The election of the current president in 2016 signaled the emergence of a renewed Wild West mentality. The building of the wall, the getting tough with China, the tearing up of trade deals, the insulting of democratic presidents and prime ministers along with the praise for dictators were early signals that tiresome negotiation would not be America’s immediate future. Say what we want—and many a pundit has—that despite the president’s colossal ignorance on any details beyond the obvious in foreign affairs, domestic affairs and, well, pretty much everything, the fact remains that he is the most powerful force in whatever happens to the quest for a renewed social contract, and that he has so managed to dominate the news that his following numbers in the tens of millions. He is their Lassiter.
I haven’t finished reading Riders of the Purple Sage and I’m not sure I will. Grey has written some remarkable passages describing the countryside, the ambiance of sage brush country. His characterization of anything that is deeply human borders on the absurd, though, not totally unlike Trump’s characterizations of anyone who doesn’t support him, mimicking the uncontrolled movements of a citizen with cerebral palsy, for instance. The Wild West approach requires that empathy be dampened down, and if you never had any, well, bonus.

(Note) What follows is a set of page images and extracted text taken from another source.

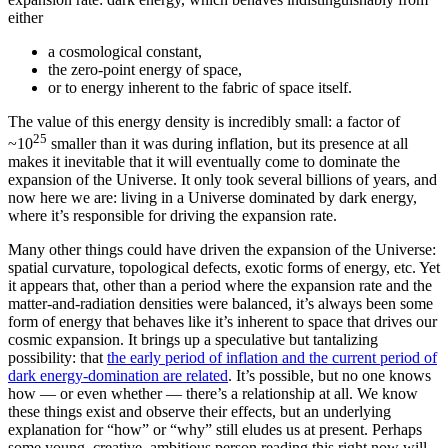
either
a cosmological constant,
the zero-point energy of space,
or to energy inherent to the fabric of space itself.
The value of this energy density is incredibly small: a factor of
25
~10
smaller than it was during inflation, but its presence at all
makes it inevitable that it will eventually come to dominate the
expansion of the Universe. It only took several billions of years, and
now here we are: living in a Universe dominated by dark energy,
where it’s responsible for driving the expansion rate.
Many other things could have driven the expansion of the Universe:
spatial curvature, topological defects, exotic forms of energy, etc. Yet
it appears that, other than a period where the expansion rate and the
matter-and-radiation densities were balanced, it’s always been some
form of energy that behaves like it’s inherent to space that drives our
cosmic expansion. It brings up a speculative but tantalizing
possibility: that
the early period of inflation and the current period of
dark energy-domination are related
. It’s possible, but no one knows
how — or even whether — there’s a relationship at all. We know
these things exist and observe their effects, but an underlying
explanation for “how” or “why” still eludes us at present. Perhaps
some young, creative, ambitious person reading this right now will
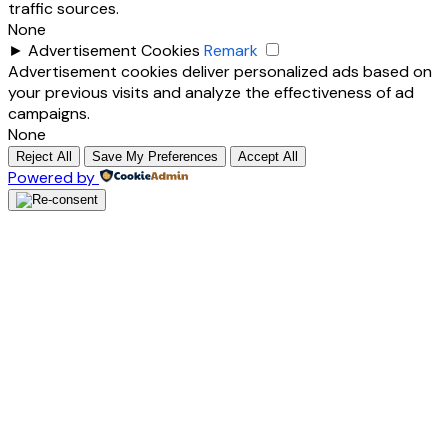
traffic sources.
None
►
Advertisement Cookies
Remark
Advertisement cookies deliver personalized ads based on
your previous visits and analyze the effectiveness of ad
campaigns.
None
Reject All
Save My Preferences
Accept All
Powered by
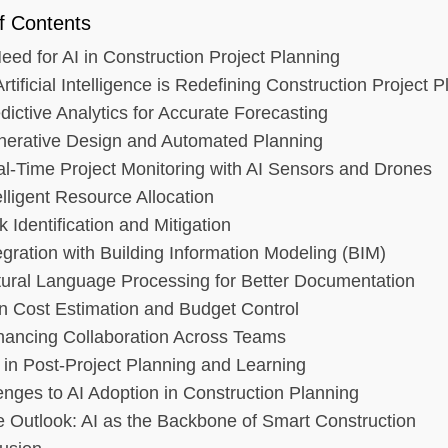
f Contents
eed for AI in Construction Project Planning
tificial Intelligence is Redefining Construction Project 
dictive Analytics for Accurate Forecasting
nerative Design and Automated Planning
al-Time Project Monitoring with AI Sensors and Drones
elligent Resource Allocation
k Identification and Mitigation
tegration with Building Information Modeling (BIM)
tural Language Processing for Better Documentation
 in Cost Estimation and Budget Control
hancing Collaboration Across Teams
I in Post-Project Planning and Learning
enges to AI Adoption in Construction Planning
e Outlook: AI as the Backbone of Smart Construction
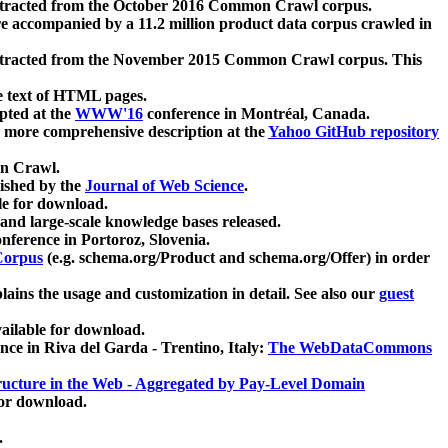
xtracted from the October 2016 Common Crawl corpus.
re accompanied by a 11.2 million product data corpus crawled in
xtracted from the November 2015 Common Crawl corpus. This
e text of HTML pages.
pted at the
WWW'16
conference in Montréal, Canada.
 a more comprehensive description at the
Yahoo GitHub repository
on Crawl.
ished by the
Journal of Web Science
.
e for download.
and large-scale knowledge bases released.
nference in Portoroz, Slovenia.
 Corpus
(e.g. schema.org/Product and schema.org/Offer) in order
lains the usage and customization in detail. See also our
guest
ailable for download.
nce in Riva del Garda - Trentino, Italy:
The WebDataCommons
ucture in the Web - Aggregated by Pay-Level Domain
for download.
.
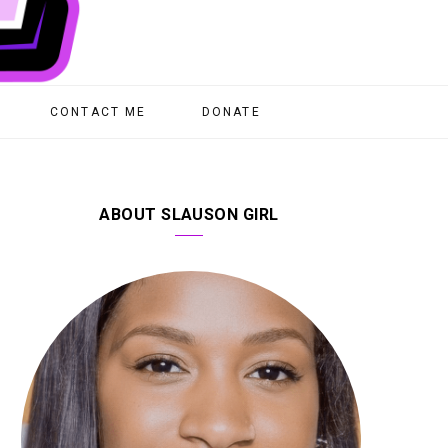
CONTACT ME
DONATE
ABOUT SLAUSON GIRL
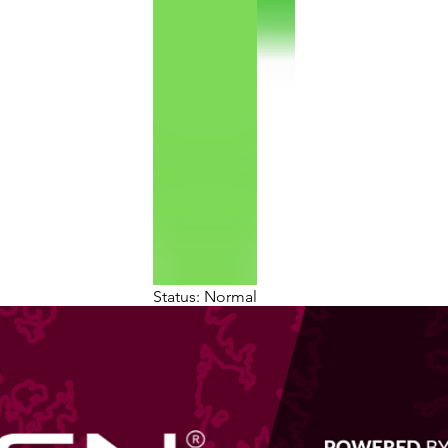
Status: Normal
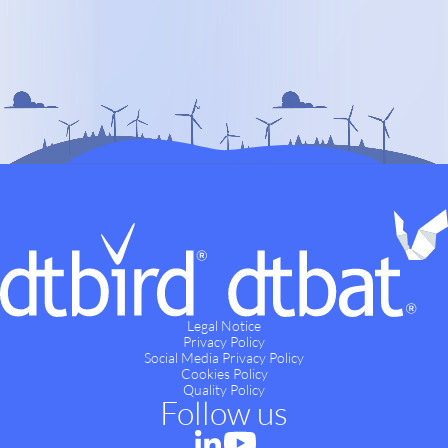
Legal Notice
Privacy Policy
Social Media Privacy Policy
Cookies Policy
Quality Policy
Follow us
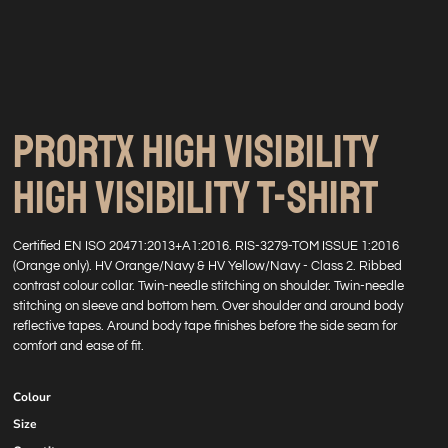
PRORTX HIGH VISIBILITY
HIGH VISIBILITY T-SHIRT
Certified EN ISO 20471:2013+A1:2016. RIS-3279-TOM ISSUE 1:2016
(Orange only). HV Orange/Navy & HV Yellow/Navy - Class 2. Ribbed
contrast colour collar. Twin-needle stitching on shoulder. Twin-needle
stitching on sleeve and bottom hem. Over shoulder and around body
reflective tapes. Around body tape finishes before the side seam for
comfort and ease of fit.
Colour
Size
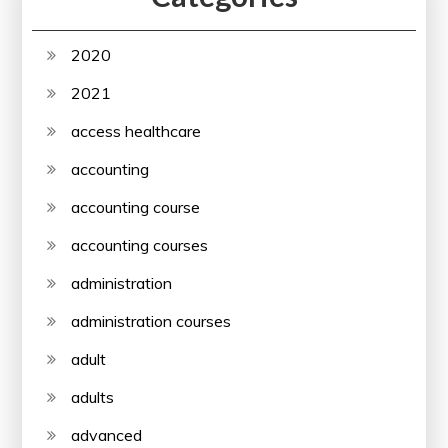
2020
2021
access healthcare
accounting
accounting course
accounting courses
administration
administration courses
adult
adults
advanced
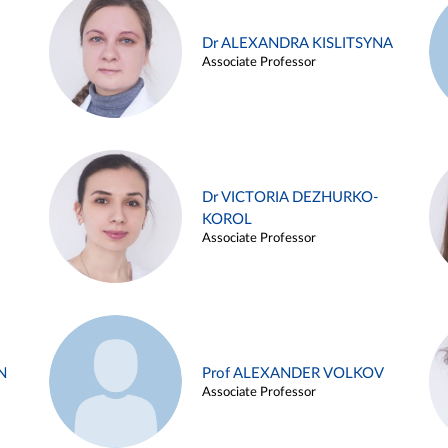
Dr ALEXANDRA KISLITSYNA
Associate Professor
Dr VICTORIA DEZHURKO-
KOROL
Associate Professor
N
Prof ALEXANDER VOLKOV
Associate Professor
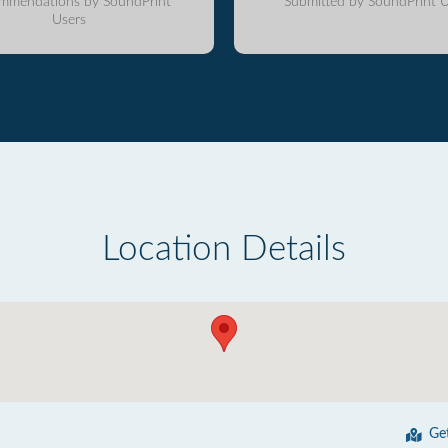
mmendations by SoundPrint
Submitted by SoundPrint U
Users
Location Details
Ge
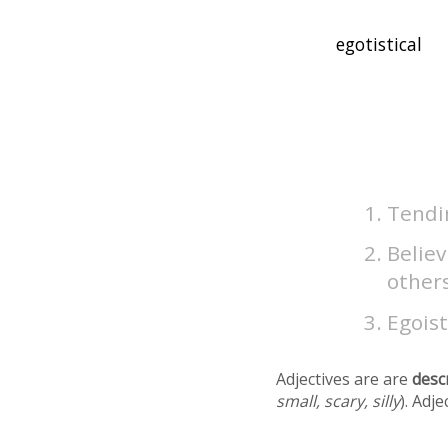
Tendin
Belie
others
Egoist
Adjectives are are
desc
small, scary, silly
). Adj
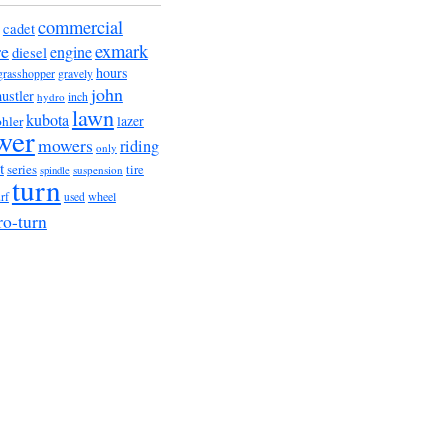
commercial
cadet
exmark
re
engine
diesel
hours
grasshopper
gravely
john
hustler
hydro
inch
lawn
kubota
lazer
hler
wer
mowers
riding
only
t
series
tire
suspension
spindle
turn
urf
wheel
used
ro-turn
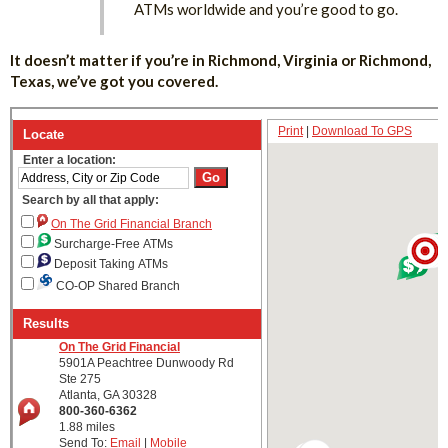
ATMs worldwide and you’re good to go.
It doesn’t matter if you’re in Richmond, Virginia or Richmond,
Texas, we’ve got you covered.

And here’s another kicker. Peace is boring. Negotiating, conversation, dialogue are boring. Patience is boring. Nothing beats either the gunfight or the tongue fight to raise one’s heart rate, to excite the mind and to offer at the end the reward of conquest. (Except, possibly, the Roughriders kicking the s**t out of the Stampeders!) If humanity is to evolve, finally, in the direction of Kingdom of peace and justice, triumphalist power and its application will always be that which seeks to undo every forward step. All the way up to and including the soldier shot through the throat and dying in the mud of a battlefield, it seems so many of us believe that old lie, Dulce et decorum est, pro patria mori. It is sweet and honourable (some translate it proper) to die for one’s country.
One of the greatest “Mennonite” sermons was written as a poem during WWI when Wilfred Owen (who likely never darkened an Anabaptist church door) penned Dulce et decorum est. Owen was discharged to hospital with severe PTSD in 1917 and died at 25 in 1918, just one more victim of the great lie about which he wrote. I’d urge re-reading it at: https://www.poetryfoundation.org/poems/46560/dulce-et-decorum-est
Happy Trails to You!
i I confess that I don’t know much about relations among Mormon settlers and non-Mormons in Utah at the time in which Riders of the Purple Sage is set. Certainly their characterization in the novel is startling when we compare it to what is today The Church of Jesus Christ of Latter-Day Saints.